L’initiative RASA suscite plus de colère que d’oppositions raisonnées
Lorsqu’on lit les commentaires aux articles qui annoncent le succès en cours pour l’initiative populaire RASA (qui consiste à tout simplement supprimer l’article 121a adopté le 9 février 2014), on ne peut que constater à quel point cette proposition suscite de la colère chez certains. Pourtant, quoi de plus démocratique que de reposer une question, surtout lorsque la décision a été emportée pour quelques milliers de voix ?
Mais c’est que cette initiative, au fond, s’attaque à l’un des tabous de notre démocratie semi-directe. En effet, au-delà des sottises comme « le peuple a toujours raison », la démocratie semi-directe, chez la plupart des gens, s’appuie sur la conviction que le peuple est collectivement tout à fait capable d’évaluer les enjeux et de voter en connaissance de cause.

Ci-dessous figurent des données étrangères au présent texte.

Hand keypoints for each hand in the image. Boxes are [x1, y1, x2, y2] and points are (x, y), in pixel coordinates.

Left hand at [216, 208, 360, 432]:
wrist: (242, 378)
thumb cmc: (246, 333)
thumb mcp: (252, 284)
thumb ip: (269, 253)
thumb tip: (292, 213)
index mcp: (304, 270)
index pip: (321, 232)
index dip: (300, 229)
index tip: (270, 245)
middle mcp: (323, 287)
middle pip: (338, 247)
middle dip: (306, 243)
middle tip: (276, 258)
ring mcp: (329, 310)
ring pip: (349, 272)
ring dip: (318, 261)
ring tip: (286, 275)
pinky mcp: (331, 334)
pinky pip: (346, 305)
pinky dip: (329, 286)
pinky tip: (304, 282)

Plus, on n’imagine tout simplement pas qu’il puisse se tromper. Et c’est pourquoi cette initiative fâche tellement : elle laisse supposer que le peuple aurait pu être mal informé, voire manipulé, et qu’il pourrait/devrait revenir sur son vote. Elle s’attaque de front au mythe !!!
Or, n’importe quel abruti aviné dans un café du commerce convient que le conseil fédéral (gouvernement) peut se tromper et se trompe même pour de vrai parfois. N’importe qui convient également que le parlement ou le Tribunal fédéral peut se tromper. Seul le peuple ne peut pas se tromper et encore moins « reconnaître » qu’il s’est trompé. Mais l’histoire est longue des retours en arrière ou des acceptations tardives si on s’intéresse un peu à l’histoire politique de la Suisse.

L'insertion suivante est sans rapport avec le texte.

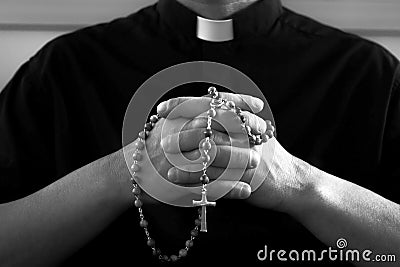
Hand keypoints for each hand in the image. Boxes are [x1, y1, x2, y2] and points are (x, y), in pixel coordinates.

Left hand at [162, 97, 312, 212]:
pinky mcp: (247, 178)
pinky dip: (195, 177)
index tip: (162, 109)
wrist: (293, 182)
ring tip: (164, 157)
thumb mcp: (254, 132)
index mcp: (246, 119)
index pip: (211, 104)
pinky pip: (216, 176)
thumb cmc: (268, 156)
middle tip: (159, 133)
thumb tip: (207, 105)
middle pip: (209, 125)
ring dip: (186, 154)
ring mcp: (248, 156)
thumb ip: (233, 119)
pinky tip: (177, 178)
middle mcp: (247, 134)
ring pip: (211, 151)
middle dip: (182, 128)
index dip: (184, 104)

Cette initiative aurait aujourd’hui bien peu de chances d’être acceptée (compte tenu de la double-majorité du peuple et des cantons). Mais ce sont les réactions indignées – plutôt que les réponses argumentées et réfléchies – qu’elle suscite qui sont finalement les plus révélatrices d’une espèce de divinisation de la démocratie référendaire qui n’a pas de sens.